▶ [Problem description] Write out the following listing's lines from the one with "(321, 109) = (497, 105): picture -> shelf" to the one with "(503, 405) = (502, 349): black", exactly, with both included and no others.

+---+

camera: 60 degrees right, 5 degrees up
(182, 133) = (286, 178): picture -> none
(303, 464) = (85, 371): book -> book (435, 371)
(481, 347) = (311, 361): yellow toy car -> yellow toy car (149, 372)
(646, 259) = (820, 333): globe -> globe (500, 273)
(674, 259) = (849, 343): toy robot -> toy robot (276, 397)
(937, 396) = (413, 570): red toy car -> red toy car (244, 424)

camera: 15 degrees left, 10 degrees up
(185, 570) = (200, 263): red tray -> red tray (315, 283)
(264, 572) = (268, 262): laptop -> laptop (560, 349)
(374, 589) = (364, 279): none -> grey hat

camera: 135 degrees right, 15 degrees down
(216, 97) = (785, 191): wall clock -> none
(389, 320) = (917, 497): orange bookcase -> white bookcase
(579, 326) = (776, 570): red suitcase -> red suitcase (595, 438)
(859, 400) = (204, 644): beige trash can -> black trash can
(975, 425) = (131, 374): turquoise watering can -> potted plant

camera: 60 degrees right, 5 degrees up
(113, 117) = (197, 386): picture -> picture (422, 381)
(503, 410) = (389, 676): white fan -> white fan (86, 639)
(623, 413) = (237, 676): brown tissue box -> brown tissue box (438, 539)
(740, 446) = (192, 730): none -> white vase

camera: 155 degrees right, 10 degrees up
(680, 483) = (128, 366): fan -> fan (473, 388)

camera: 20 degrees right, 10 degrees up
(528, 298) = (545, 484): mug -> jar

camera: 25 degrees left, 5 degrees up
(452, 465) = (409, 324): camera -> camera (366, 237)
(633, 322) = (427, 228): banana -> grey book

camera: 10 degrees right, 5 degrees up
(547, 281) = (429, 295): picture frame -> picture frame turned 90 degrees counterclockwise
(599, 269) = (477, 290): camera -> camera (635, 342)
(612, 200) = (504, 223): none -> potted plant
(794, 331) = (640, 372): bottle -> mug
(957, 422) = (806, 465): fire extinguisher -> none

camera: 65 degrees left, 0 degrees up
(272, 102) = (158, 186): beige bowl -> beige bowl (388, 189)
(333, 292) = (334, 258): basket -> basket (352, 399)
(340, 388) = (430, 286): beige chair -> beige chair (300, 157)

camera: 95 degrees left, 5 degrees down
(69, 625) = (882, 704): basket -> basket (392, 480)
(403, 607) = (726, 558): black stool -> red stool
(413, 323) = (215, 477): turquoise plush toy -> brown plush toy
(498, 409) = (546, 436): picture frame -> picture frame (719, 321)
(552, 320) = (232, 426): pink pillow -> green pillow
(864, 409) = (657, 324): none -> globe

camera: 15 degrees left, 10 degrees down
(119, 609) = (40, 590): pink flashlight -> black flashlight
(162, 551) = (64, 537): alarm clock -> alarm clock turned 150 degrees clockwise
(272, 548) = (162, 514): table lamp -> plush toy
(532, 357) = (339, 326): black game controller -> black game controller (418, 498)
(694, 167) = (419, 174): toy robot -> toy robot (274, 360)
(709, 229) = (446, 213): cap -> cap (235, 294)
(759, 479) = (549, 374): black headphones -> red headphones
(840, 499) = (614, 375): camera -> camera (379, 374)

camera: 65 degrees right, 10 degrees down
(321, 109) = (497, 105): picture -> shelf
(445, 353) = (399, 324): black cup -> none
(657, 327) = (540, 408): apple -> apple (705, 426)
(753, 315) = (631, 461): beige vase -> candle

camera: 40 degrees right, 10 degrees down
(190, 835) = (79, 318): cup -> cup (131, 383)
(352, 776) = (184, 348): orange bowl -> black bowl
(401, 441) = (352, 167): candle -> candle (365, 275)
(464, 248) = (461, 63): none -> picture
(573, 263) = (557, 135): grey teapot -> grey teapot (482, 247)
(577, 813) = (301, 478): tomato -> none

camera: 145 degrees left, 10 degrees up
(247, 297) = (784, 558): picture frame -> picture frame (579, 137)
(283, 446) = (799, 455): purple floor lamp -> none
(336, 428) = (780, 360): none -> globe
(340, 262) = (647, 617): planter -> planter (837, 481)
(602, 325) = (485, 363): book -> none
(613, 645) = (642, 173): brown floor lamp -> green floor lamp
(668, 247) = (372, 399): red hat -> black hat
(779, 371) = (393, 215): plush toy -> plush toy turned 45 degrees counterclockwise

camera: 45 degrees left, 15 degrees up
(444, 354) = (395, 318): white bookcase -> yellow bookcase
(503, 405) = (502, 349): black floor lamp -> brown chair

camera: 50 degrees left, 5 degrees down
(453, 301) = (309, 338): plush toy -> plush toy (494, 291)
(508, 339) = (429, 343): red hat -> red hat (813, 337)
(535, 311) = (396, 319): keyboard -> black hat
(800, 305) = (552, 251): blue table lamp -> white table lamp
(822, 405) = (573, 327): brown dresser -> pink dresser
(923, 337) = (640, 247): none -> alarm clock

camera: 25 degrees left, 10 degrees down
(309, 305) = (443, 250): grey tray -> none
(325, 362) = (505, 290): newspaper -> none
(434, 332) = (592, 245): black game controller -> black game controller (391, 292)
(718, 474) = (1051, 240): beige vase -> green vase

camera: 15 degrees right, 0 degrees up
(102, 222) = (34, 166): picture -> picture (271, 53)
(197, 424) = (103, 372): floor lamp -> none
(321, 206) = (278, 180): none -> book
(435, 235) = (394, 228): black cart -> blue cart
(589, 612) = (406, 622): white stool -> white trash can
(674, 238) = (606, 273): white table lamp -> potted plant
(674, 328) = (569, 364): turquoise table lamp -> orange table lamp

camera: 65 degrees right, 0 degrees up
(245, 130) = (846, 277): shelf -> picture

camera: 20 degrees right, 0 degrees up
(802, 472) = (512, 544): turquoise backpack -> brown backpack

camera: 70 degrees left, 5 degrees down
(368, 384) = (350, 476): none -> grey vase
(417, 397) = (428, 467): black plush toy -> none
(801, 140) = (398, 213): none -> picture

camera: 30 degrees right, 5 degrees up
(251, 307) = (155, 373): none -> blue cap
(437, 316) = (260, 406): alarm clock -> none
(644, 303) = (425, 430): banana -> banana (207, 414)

+---+

▶ [Solution for this task]
(321, 109) = (497, 105): picture -> shelf
(445, 353) = (399, 324): black cup -> none
(657, 327) = (540, 408): apple -> apple (705, 426)
(753, 315) = (631, 461): beige vase -> candle

camera: 40 degrees right, 10 degrees down
(190, 835) = (79, 318): cup -> cup (131, 383)
(352, 776) = (184, 348): orange bowl -> black bowl
(401, 441) = (352, 167): candle -> candle (365, 275)
(464, 248) = (461, 63): none -> picture
(573, 263) = (557, 135): grey teapot -> grey teapot (482, 247)
(577, 813) = (301, 478): tomato -> none

camera: 145 degrees left, 10 degrees up
(247, 297) = (784, 558): picture frame -> picture frame (579, 137)
(283, 446) = (799, 455): purple floor lamp -> none
(336, 428) = (780, 360): none -> globe
(340, 262) = (647, 617): planter -> planter (837, 481)
(602, 325) = (485, 363): book -> none
(613, 645) = (642, 173): brown floor lamp -> green floor lamp
(668, 247) = (372, 399): red hat -> black hat
(779, 371) = (393, 215): plush toy -> plush toy turned 45 degrees counterclockwise

camera: 45 degrees left, 15 degrees up
(444, 354) = (395, 318): white bookcase -> yellow bookcase
(503, 405) = (502, 349): black floor lamp -> brown chair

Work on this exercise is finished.